The DiaDM project is a Web-based collaborative platform that aims to compile, organize and explore hypotheses about the putative processes by which the diversity of the world’s languages came to be and the structures of the protolanguages from which today’s languages are supposedly derived. The targeted ‘data’ are therefore reconstruction hypotheses of proto-structures, proto-lexicons and sound change.
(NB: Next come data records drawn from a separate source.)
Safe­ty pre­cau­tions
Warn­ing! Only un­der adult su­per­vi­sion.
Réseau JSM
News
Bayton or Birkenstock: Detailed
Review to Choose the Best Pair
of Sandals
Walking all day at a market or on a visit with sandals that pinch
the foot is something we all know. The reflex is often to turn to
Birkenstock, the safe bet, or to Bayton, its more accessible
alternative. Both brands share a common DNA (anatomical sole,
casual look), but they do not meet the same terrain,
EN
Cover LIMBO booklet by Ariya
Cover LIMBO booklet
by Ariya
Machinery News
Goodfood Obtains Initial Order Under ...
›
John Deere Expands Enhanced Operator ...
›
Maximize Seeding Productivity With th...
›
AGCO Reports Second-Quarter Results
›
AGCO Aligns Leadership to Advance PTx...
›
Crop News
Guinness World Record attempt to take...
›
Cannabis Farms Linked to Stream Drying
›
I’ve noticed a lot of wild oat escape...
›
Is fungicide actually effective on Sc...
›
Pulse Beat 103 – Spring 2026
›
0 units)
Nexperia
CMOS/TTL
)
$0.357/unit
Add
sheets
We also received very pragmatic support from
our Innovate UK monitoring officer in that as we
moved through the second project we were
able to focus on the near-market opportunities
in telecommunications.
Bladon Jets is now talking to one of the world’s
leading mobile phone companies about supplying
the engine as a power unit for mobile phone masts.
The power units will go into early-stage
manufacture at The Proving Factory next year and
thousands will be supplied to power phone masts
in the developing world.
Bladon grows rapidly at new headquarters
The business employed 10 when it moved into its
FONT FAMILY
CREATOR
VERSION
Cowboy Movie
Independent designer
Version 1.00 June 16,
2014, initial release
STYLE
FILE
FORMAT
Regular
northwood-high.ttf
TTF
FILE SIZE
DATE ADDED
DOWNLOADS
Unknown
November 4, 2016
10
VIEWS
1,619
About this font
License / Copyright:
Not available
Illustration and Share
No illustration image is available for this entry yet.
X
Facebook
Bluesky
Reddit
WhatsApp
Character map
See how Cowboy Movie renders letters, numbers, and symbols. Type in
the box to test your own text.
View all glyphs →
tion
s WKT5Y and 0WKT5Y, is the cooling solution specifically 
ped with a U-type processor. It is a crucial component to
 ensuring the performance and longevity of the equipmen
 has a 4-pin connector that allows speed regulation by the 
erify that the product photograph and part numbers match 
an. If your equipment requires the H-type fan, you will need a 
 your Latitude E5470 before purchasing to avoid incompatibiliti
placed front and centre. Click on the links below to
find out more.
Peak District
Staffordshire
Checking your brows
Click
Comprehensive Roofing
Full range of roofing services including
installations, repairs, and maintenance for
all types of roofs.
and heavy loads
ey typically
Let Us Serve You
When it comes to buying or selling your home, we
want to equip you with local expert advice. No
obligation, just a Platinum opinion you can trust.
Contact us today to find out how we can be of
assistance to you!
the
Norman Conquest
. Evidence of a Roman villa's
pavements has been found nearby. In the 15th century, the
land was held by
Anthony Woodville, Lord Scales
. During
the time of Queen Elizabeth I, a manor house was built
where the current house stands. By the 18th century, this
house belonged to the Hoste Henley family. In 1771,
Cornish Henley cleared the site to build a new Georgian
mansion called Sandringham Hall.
The ultimate goal of the DiaDM project is to create tools and resources to manage the evolving universe of data and methods about the evolution of languages in such a way that researchers from inside as well as outside the field of linguistics can easily comprehend their larger context ("what processes justify this reconstruction?"), compare and contrast hypotheses ("where do these two language relationship hypotheses agree and disagree?"), identify patterns and tendencies and synthesize concepts and data into ever more comprehensive and useful models and methods to reconstruct the past of today’s languages. As such, the DiaDM Project aims to facilitate the access, development and testing of hypotheses about the evolution of languages by providing a unified framework in which a range of exploratory methods complement a body of comparable and directly interpretable reconstruction hypotheses from diverse language areas and families.
The DiaDM project is designed to allow the community of linguistic experts to author, curate and connect a diversity of proto-language reconstruction hypotheses, and the scientific community at large to access this body of data in a comprehensive and unified format to develop and experiment original analytical approaches. To ensure the quality of the linguistic data is preserved, we have focused on developing a fully public Web resource associated with secure personal workspaces.